PROBLEM TO WORK ON
Read through the listing, and wherever a line holds the word "lines", return it.

━━━━━ RECORDED DATA

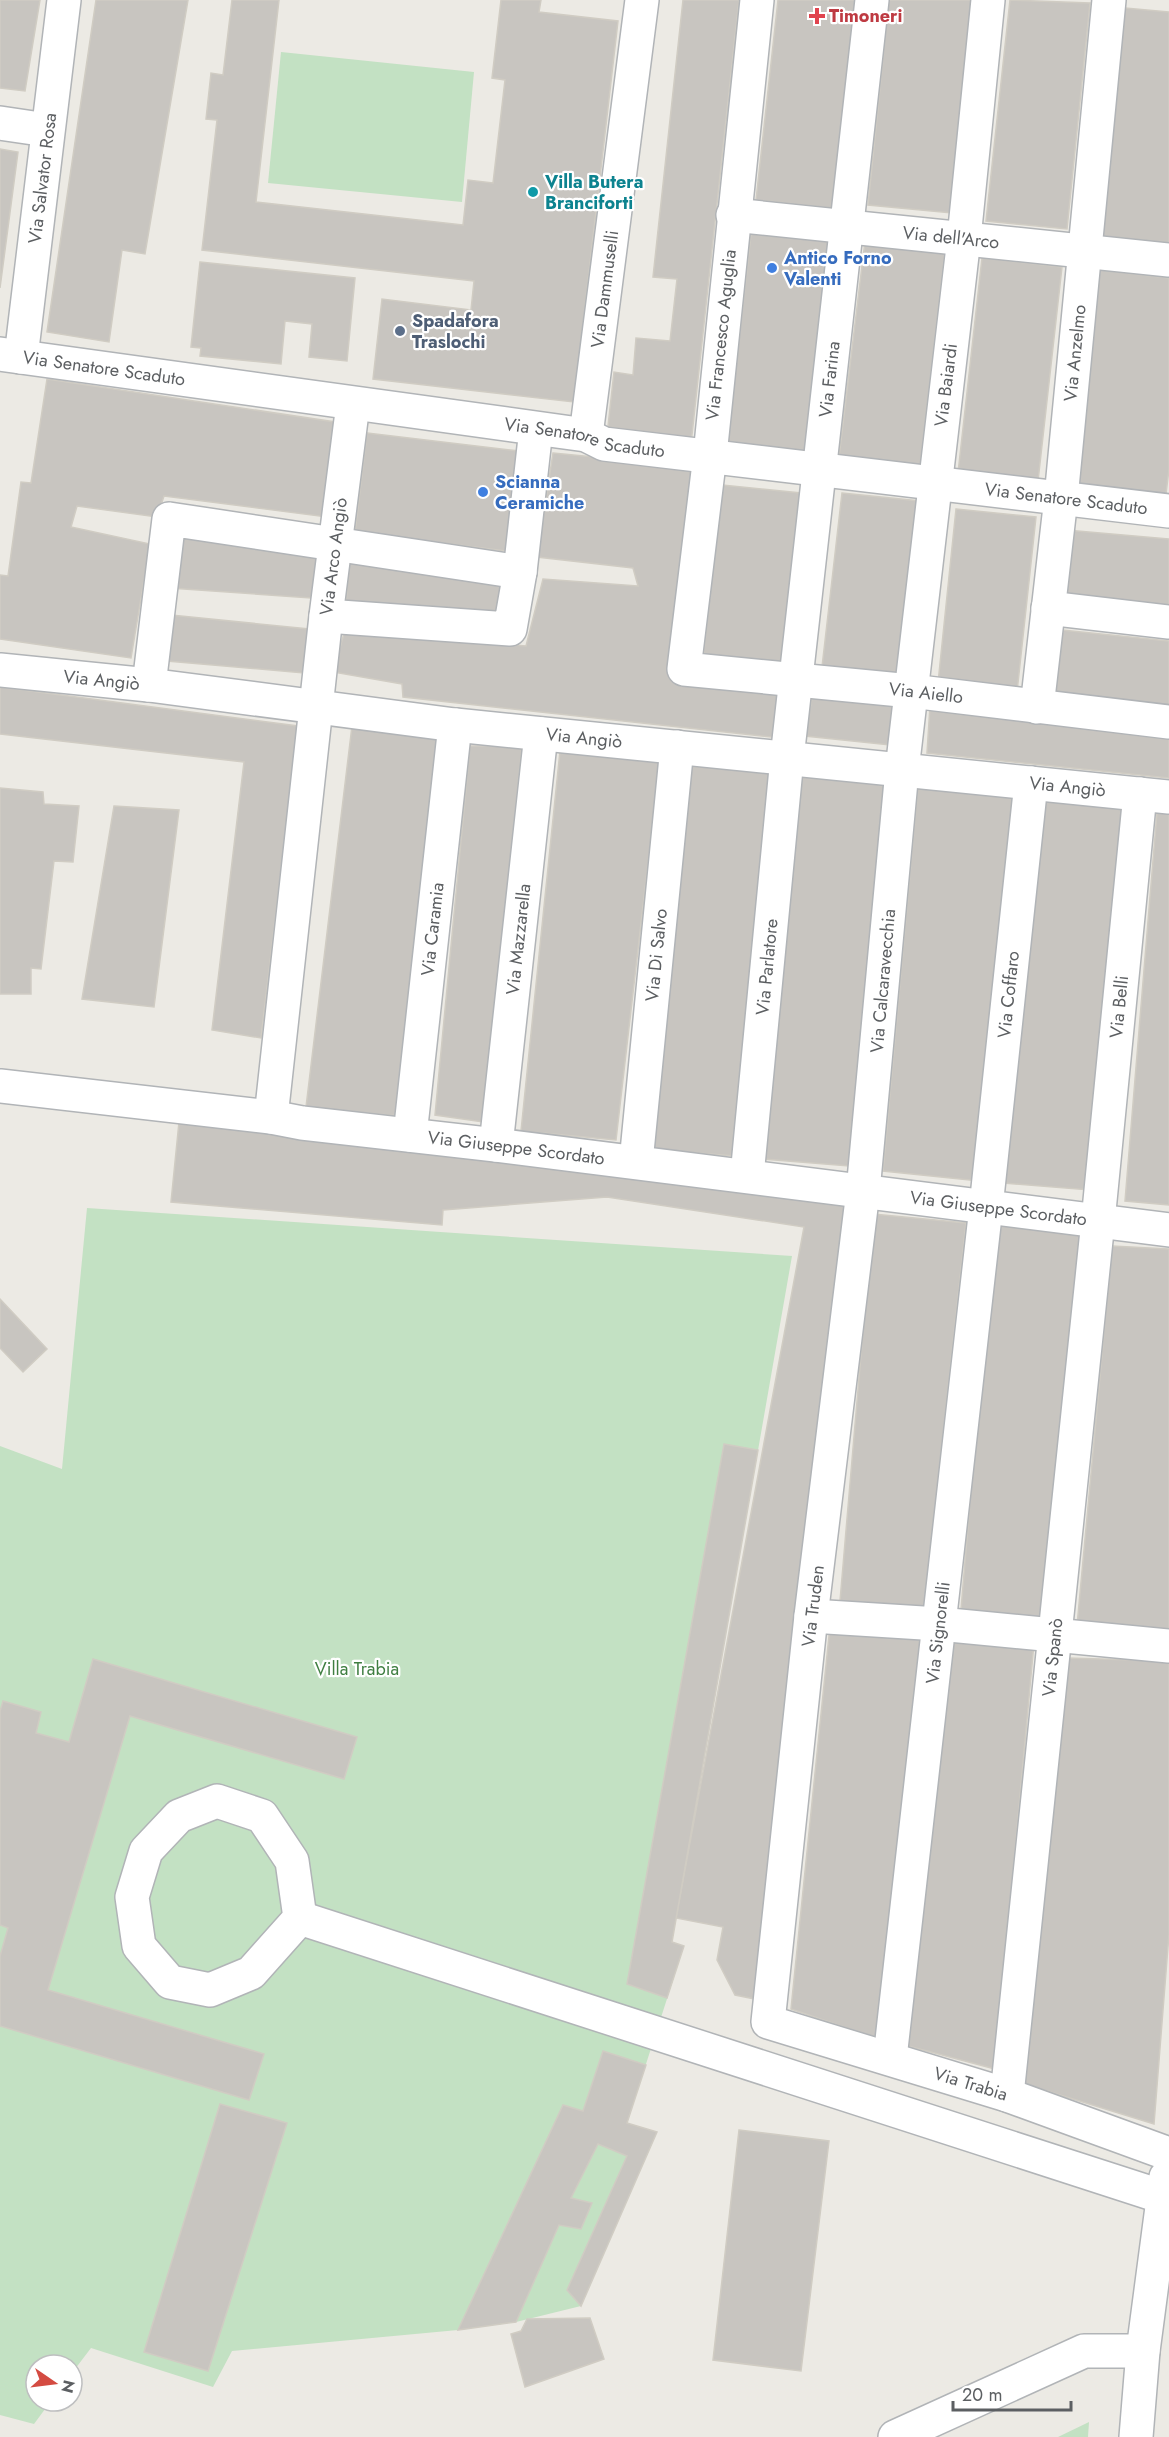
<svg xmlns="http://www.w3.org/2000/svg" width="1169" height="2437" viewBox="0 0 1169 2437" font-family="Jost,sans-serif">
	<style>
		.green { fill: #c3e1c3 }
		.building { fill: #c8c5c0; stroke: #d0ccc3; stroke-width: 1.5 }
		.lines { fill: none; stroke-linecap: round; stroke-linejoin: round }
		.minor-casing { stroke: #b1b4b7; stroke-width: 36 }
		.minor { stroke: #fff; stroke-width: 33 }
		.health-dot { fill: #e0444e; stroke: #fff; stroke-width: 2 }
		.culture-dot { fill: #0f9aa8; stroke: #fff; stroke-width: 2 }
		.shop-dot { fill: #3f7fe0; stroke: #fff; stroke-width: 2 }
		.service-dot { fill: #5c6f8a; stroke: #fff; stroke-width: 2 }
		.labels { text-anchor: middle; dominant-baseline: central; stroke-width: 4.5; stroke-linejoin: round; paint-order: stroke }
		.health-label { font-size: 18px; font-weight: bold; fill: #be3a42; stroke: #fff; text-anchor: start }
		.street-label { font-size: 18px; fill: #5c5f62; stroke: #fff }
		.culture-label { font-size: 18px; font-weight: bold; fill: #0d838f; stroke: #fff; text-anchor: start }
		.shop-label { font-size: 18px; font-weight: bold; fill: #366cbe; stroke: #fff; text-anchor: start }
		.service-label { font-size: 18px; font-weight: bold; fill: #4e5e75; stroke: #fff; text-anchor: start }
		.park-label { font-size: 18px; fill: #3f7e41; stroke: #fff }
	</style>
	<rect width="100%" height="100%" fill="#eceae4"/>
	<!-- green -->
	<g class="green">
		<path d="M 281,52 L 474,72 L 462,202 L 268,183 Z"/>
		<path d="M 87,1208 L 792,1256 L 672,1942 L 684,1946 L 627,2123 L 657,2132 L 581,2306 L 516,2322 L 458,2330 L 232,2351 L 213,2387 L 91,2348 L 72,2373 L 72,2365 L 36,2365 L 36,2401 L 51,2401 L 34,2424 L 0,2415 L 0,1446 L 62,1469 Z"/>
		<path d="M 1089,2422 L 1088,2437 L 1058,2437 Z"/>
	</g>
	<!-- building -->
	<g class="building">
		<path d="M 0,0 L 40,0 L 25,91 L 0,88 Z"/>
		<path d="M 96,0 L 188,0 L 145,254 L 122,250 L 109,342 L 47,332 Z"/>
		<path d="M 232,0 L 279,0 L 256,202 L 463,225 L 468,180 L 493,183 L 505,80 L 492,78 L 501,0 L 541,0 L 539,12 L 618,21 L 574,402 L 373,379 L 382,299 L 471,310 L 474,281 L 202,250 L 217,120 L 206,119 L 211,73 L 223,75 Z"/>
		<path d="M 683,0 L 739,0 L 691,444 L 607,435 L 614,372 L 633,375 L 636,338 L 670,341 L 677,279 L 653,277 Z"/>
		<path d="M 778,0 L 857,0 L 833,208 L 756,200 Z"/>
		<path d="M 889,0 L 974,0 L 952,213 L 868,205 Z"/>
		<path d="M 1010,0 L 1090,3 L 1067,229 L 986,221 Z"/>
		<path d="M 1125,8 L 1169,12 L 1169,243 L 1102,236 Z"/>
		<path d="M 0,149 L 18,152 L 0,288 Z"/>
		<path d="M 751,234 L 830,242 L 806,456 L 727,447 Z"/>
		<path d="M 865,241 L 945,250 L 920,467 L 839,457 Z"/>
		<path d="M 982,258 L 1062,267 L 1038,481 L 958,473 Z"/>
		<path d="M 200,262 L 355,278 L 347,361 L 309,357 L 312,324 L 285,321 L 281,364 L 200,356 L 201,348 L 191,347 Z"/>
		<path d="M 1099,270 L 1169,278 L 1169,469 L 1166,494 L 1076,485 Z"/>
		<path d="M 47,379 L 342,423 L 327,517 L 164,496 L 157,517 L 77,506 L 71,527 L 150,544 L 131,658 L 0,639 L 0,575 L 8,576 L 21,482 L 31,483 Z"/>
		<path d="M 367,433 L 519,451 L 506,551 L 355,532 Z"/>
		<path d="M 553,453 L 696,467 L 676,678 L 787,692 L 780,738 L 403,697 L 402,684 L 333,672 L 345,630 L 526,646 L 543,579 L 638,586 L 633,568 L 537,557 Z"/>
		<path d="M 722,485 L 801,493 L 782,669 L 703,659 Z"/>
		<path d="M 842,493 L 920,501 L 901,676 L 822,667 Z"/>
		<path d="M 956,509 L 1036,517 L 1017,692 L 938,683 Z"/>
		<path d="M 1066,530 L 1169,539 L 1169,609 L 1060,599 Z"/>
		<path d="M 176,535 L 318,556 L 311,598 L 170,588 Z"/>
		<path d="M 349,562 L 507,581 L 501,621 L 346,604 Z"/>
		<path d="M 171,615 L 309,629 L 304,673 L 167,661 Z"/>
		<path d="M 1062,630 L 1169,641 L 1169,709 L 1055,698 Z"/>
		<path d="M 0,687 L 298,726 L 261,1038 L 212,1030 L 244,762 L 0,734 Z"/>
		<path d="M 812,698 L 895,703 L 890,745 L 805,736 Z"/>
		<path d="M 930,706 L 1169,736 L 1169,778 L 927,753 Z"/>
		<path d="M 352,726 L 437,732 L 399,1116 L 306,1107 Z"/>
		<path d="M 470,746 L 522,746 L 483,1122 L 435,1115 Z"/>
		<path d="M 560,751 L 660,759 L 616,1140 L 521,1131 Z"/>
		<path d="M 687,766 L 772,772 L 734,1156 L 648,1149 Z"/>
		<path d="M 802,776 L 887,783 L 849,1166 L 763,1159 Z"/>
		<path d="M 918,786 L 1017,798 L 979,1181 L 883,1171 Z"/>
		<path d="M 0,788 L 43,792 L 44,804 L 79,806 L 73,862 L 54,861 L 41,969 L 31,968 L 31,994 L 0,994 Z"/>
		<path d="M 1043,800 L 1128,807 L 1090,1190 L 1004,1183 Z"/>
		<path d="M 114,806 L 179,810 L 154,1007 L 82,999 Z"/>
		<path d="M 1157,812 L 1169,813 L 1169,1205 L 1125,1201 Z"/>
		<path d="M 179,1122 L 845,1200 L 832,1342 L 755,1999 L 735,1995 L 717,1960 L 723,1927 L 676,1918 L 804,1227 L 607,1197 L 443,1210 L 442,1225 L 171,1202 Z"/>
		<path d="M 873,1214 L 966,1223 L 924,1609 L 840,1601 Z"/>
		<path d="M 993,1223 L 1086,1233 L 1044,1618 L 961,1610 Z"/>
		<path d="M 1112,1246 L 1169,1249 L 1169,1634 L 1077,1626 Z"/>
		<path d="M 0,1299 L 47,1349 L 23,1372 L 0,1348 Z"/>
		<path d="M 724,1444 L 758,1450 L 672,1942 L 684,1946 L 667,1998 L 627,1984 Z"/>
		<path d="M 830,1626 L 923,1635 L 879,2039 L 791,2009 Z"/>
		<path d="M 942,1634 L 1034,1643 L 995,2069 L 908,2046 Z"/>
		<path d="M 1067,1658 L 1169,1661 L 1169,1934 L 1154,2124 L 1021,2083 Z"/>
		<path d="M 93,1659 L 357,1737 L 344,1779 L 130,1716 L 48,1990 L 264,2054 L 249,2100 L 0,2026 L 0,1956 L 8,1928 L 0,1925 L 0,1711 L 3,1701 L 41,1712 L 36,1733 L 69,1742 Z"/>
		<path d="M 603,2051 L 646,2065 L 627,2123 L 657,2132 L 581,2306 L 567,2290 L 627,2156 L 598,2144 L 571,2198 L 592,2203 L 581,2229 L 559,2225 L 516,2322 L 458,2330 L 563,2105 L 583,2111 Z"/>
		<path d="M 220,2104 L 287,2123 L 208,2371 L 144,2352 Z"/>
		<path d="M 739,2130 L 829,2141 L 801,2371 L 713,2360 Z"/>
		<path d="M 590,2318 L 604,2359 L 525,2387 L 511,2334 L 521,2331 L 527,2319 Z"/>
	</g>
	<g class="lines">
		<defs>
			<g id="minor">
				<path id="s1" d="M 757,0 L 710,455 L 684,669 L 911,691 L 1169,722"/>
				<path id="s2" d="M 988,0 L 964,238 L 902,770 L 863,1191 L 811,1616 L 768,2022 L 1007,2095 L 1169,2154"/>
				<path d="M 0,123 L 47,130"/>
				<path id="s3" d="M 733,215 L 1169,260"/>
				<path id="s4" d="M 0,354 L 586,435 L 604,444 L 1169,511"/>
				<path id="s5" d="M 21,357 L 64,0"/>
				<path id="s6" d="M 586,435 L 642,0"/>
				<path d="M 1048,608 L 1169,622"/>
				<path d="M 326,616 L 510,629 L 520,572 L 536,429"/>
				<path id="s7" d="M 0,670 L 149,685 L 455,725 L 1169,797"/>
				<path d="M 149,685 L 169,519 L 520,572"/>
				<path id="s8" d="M 1037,707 L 1061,498 L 1109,0"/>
				<path id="s9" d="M 0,1086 L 271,1117 L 302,1123 L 496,1145 L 1169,1230"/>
				<path id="s10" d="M 271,1117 L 326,616 L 353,404"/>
				<path id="s11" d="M 410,1135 L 455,725"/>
				<path id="s12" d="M 496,1145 L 541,734"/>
				<path id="s13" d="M 636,1162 L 677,747"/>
				<path id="s14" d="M 747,1176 L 787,758 L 872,0"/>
				<path d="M 811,1616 L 939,1624 L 1169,1646"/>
				<path d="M 217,1801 L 262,1816 L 292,1861 L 300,1918 L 251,1973 L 210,1990 L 170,1982 L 139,1946 L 132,1897 L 146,1851 L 179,1816 Z"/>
				<path d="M 300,1918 L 1163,2197"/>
				<path id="s15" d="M 890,2058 L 986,1207 L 1031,783"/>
				<path id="s16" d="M 1007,2095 L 1098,1221 L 1140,794"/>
				<path d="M 895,2437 L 1084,2351 L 1143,2351"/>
				<path d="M 1136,2437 L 1143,2351 L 1166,2177"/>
			</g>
		</defs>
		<!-- minor casing -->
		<use href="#minor" class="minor-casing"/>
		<!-- minor -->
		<use href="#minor" class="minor"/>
	</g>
	<!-- markers -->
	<path class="health-dot" d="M814 7h6v6h6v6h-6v6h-6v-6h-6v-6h6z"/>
	<circle class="culture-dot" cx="533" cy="192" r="6"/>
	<g class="shop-dot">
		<circle cx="772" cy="268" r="6"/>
		<circle cx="483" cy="492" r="6"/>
	</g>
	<circle class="service-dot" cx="400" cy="331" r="6"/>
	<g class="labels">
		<!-- health labels -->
		<g class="health-label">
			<text x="829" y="16">Timoneri</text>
		</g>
		<!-- street labels -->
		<g class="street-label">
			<text stroke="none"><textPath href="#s5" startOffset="180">Via Salvator Rosa</textPath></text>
			<text stroke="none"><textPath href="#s3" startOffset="219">Via dell'Arco</textPath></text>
			<text stroke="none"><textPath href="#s6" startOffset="147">Via Dammuselli</textPath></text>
			<text transform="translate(721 335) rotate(-84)">Via Francesco Aguglia</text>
			<text stroke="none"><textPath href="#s8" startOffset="356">Via Anzelmo</textPath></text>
			<text stroke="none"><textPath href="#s4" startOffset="105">Via Senatore Scaduto</textPath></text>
			<text stroke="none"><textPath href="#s14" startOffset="801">Via Farina</textPath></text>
			<text transform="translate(946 385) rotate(-83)">Via Baiardi</text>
			<text stroke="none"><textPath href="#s4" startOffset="591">Via Senatore Scaduto</textPath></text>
			<text stroke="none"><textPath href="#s4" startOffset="1077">Via Senatore Scaduto</textPath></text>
			<text stroke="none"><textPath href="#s10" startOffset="564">Via Arco Angiò</textPath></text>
			<text stroke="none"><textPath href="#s7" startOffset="102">Via Angiò</textPath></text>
			<text stroke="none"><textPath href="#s1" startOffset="916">Via Aiello</textPath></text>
			<text stroke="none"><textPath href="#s7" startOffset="588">Via Angiò</textPath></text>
			<text stroke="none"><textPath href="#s7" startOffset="1074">Via Angiò</textPath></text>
			<text stroke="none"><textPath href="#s11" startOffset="207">Via Caramia</textPath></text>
			<text stroke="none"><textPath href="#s12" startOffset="207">Via Mazzarella</textPath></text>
			<text stroke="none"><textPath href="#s13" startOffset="208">Via Di Salvo</textPath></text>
			<text stroke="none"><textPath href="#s14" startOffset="210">Via Parlatore</textPath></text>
			<text transform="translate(883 981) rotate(-85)">Via Calcaravecchia</text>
			<text stroke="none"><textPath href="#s15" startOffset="1070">Via Coffaro</textPath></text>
			<text stroke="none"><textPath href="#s16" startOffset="1094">Via Belli</textPath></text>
			<text stroke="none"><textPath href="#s9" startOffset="520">Via Giuseppe Scordato</textPath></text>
			<text stroke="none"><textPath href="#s9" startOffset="1006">Via Giuseppe Scordato</textPath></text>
			<text transform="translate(813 1606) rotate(-83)">Via Truden</text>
			<text stroke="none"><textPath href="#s15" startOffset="428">Via Signorelli</textPath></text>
			<text stroke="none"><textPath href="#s16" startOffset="440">Via Spanò</textPath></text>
			<text stroke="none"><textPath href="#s2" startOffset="2246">Via Trabia</textPath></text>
		</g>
		<!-- culture labels -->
		<g class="culture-label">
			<text x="545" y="182">Villa Butera<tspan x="545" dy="21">Branciforti</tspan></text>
		</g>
		<!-- shop labels -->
		<g class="shop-label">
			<text x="784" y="258">Antico Forno<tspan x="784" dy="21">Valenti</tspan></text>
			<text x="495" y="482">Scianna<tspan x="495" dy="21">Ceramiche</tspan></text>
		</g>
		<!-- service labels -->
		<g class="service-label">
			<text x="412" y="321">Spadafora<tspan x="412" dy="21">Traslochi</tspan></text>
		</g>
		<!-- park labels -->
		<g class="park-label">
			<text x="357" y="1669">Villa Trabia</text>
		</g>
	</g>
	<!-- north arrow -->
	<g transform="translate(54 2383) rotate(104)"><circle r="28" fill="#ffffff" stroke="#bebfc0" stroke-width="1.5"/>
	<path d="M0-4.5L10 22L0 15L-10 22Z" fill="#d44b42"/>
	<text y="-9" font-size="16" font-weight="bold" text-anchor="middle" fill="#5c5f62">N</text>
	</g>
	<!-- scale -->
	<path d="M953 2401v9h118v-9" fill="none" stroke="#5c5f62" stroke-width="3"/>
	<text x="962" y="2401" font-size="18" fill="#5c5f62" stroke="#ffffff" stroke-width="4.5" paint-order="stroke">20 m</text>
</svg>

━━━━━━━━━━

WRITTEN ANSWER
		.lines { fill: none; stroke-linecap: round; stroke-linejoin: round }
	<g class="lines">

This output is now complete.